R.J. Barrett signed a four-year extension during the offseason with the Knicks and could be on the cusp of a breakout season.
R.J. Barrett is no stranger to disrespect. As soon as he was drafted by the New York Knicks with the No. 3 pick in the 2019 NBA Draft, it began. Because of the team that he’s on and the market that he’s in, being criticized is an obstacle that Barrett’s had to become accustomed to in his first three years in the league.
The 2022 offseason brought more disrespect than ever towards Barrett, who agreed to sign a four-year extension before Donovan Mitchell was traded to the Cleveland Cavaliers. With New York once again missing out on another star, the spotlight on Barrett has gotten brighter due to the organization placing its future in the hands of the 22-year-old.
Barrett’s extension has left many asking the same question — Is R.J. Barrett worth it? Those five simple words have been the cause of many heated debates, and those debates will continue as the Knicks begin the 2022-23 season.
Will R.J. Barrett help propel the Knicks back to relevancy?
New York’s 2020-21 season was anything but ordinary. From Julius Randle being named an All-Star for the first time and winning the NBA Most Improved Player award to Tom Thibodeau winning the NBA Coach of the Year title, the Knicks had one of the best years in recent memory. It was all tied together with a playoff appearance, New York’s first since the 2012-13 season.

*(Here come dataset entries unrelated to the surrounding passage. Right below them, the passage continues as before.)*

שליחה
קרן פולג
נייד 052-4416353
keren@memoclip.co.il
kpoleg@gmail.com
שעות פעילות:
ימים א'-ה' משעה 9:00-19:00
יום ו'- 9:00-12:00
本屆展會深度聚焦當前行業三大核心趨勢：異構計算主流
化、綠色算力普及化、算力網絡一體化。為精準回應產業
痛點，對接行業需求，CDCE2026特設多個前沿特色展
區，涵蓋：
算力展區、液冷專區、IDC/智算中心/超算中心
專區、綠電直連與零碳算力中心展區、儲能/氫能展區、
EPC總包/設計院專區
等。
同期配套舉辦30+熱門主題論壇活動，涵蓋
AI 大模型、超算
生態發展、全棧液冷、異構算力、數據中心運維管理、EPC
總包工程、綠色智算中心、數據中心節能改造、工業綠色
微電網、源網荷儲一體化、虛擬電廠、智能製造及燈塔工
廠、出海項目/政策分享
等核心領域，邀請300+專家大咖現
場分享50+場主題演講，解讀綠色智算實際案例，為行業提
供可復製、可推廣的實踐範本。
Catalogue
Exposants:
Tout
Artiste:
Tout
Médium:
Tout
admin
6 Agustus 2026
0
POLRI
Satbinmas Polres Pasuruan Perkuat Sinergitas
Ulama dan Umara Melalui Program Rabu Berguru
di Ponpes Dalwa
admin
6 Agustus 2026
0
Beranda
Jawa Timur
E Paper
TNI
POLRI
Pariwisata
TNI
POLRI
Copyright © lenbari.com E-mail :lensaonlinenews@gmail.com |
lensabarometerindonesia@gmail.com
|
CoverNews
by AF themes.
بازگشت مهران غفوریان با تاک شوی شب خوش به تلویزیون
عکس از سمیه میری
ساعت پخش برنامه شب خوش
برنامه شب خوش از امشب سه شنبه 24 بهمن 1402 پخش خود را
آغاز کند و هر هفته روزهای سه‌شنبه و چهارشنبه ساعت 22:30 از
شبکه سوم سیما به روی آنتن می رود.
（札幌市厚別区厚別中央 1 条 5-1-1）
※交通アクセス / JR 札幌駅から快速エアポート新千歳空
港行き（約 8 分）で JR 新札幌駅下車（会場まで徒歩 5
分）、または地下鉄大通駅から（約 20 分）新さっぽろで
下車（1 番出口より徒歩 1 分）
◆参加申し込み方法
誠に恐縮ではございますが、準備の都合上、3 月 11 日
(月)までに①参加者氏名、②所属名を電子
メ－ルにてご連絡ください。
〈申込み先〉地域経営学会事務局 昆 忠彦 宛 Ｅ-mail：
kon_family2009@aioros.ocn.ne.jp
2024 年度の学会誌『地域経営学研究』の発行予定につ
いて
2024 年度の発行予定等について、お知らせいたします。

Everything that went right for the Knicks in 2020-21 went wrong in 2021-22. New York found itself at the bottom of the Eastern Conference with a 37-45, just out of reach of the play-in tournament. During a year full of more downs than ups, fans became more attached to R.J. Barrett.
In what’s now an infamous story, Barrett texted his trainer Drew Hanlen on New Year’s Eve last year and vowed that he was going to reach his goal of averaging 20 points per game. From there, R.J. went on a tear and averaged 23.6 points, 6.0 points, and 3.5 assists in 41 games to close out the season. Barrett adjusted his game by finding ways to get to the rim, and in 2022, he averaged 7.7 points in the paint.
In 20 games from Jan. 17 to Mar. 4, the Knicks went 3-17, and while frustrations with Randle heightened, Barrett proved to be a source of promise for a lowly fan base.
On Feb. 25, Barrett dropped a career-high 46 points against the Miami Heat in a 115-100 loss at Madison Square Garden. He etched his name in history as the second Knick 21 years or younger to record a 40+ point game, which is something that hasn’t been done since Carl Braun did so in 1947. Following the game, Miami’s own Jimmy Butler recognized Barrett’s efforts and said that he wasn’t surprised. Butler took things a step further by saying that Barrett was going to be the face of the franchise.
Ironically enough, during New York’s Media Day, Barrett said that he wants to play more like Butler. Instead of primarily focusing on his jump shot, which is a weakness of his, R.J. spent the offseason working on his decision-making with the ball, his finishing, and his free throws.
With the Kemba Walker experiment fizzling out and Derrick Rose missing the majority of the year with an ankle injury, New York heavily relied on Barrett to handle the ball last season. That affected him on both ends of the court, most notably on the defensive end. But now, for the first time in nearly two decades, the Knicks have a true point guard in Jalen Brunson. His addition will benefit the team as a whole, but it’ll also allow R.J. to take his game to the next level.
Although one of Barrett’s goals entering the season is to earn his first All-Star honor, his value to the Knicks extends off the court. Because he was drafted in the first round and signed an extension with New York, he snapped the Charlie Ward curse. For reference, Ward signed his extension back in 1999. Barrett signifies change to a fan base that’s been desperate for something good. The Knicks didn’t sign Kevin Durant and Kyrie Irving in the summer of 2019, nor did they draft Zion Williamson, but they were able to draft R.J. Barrett. Looking back, that summer played out in New York’s favor.
After watching Carmelo Anthony come and go without bringing a championship to NYC, the hope is that eventually, Barrett will be able to lead the Knicks to the promised land. It’s a process that can’t (and won’t) be completed overnight, but patience is a virtue. The best way to construct a team is to build through the draft, which hasn’t been easy for the Knicks to do in the past with their failed lottery picks. However, RJ Barrett — disrespect and all — is out to change the culture.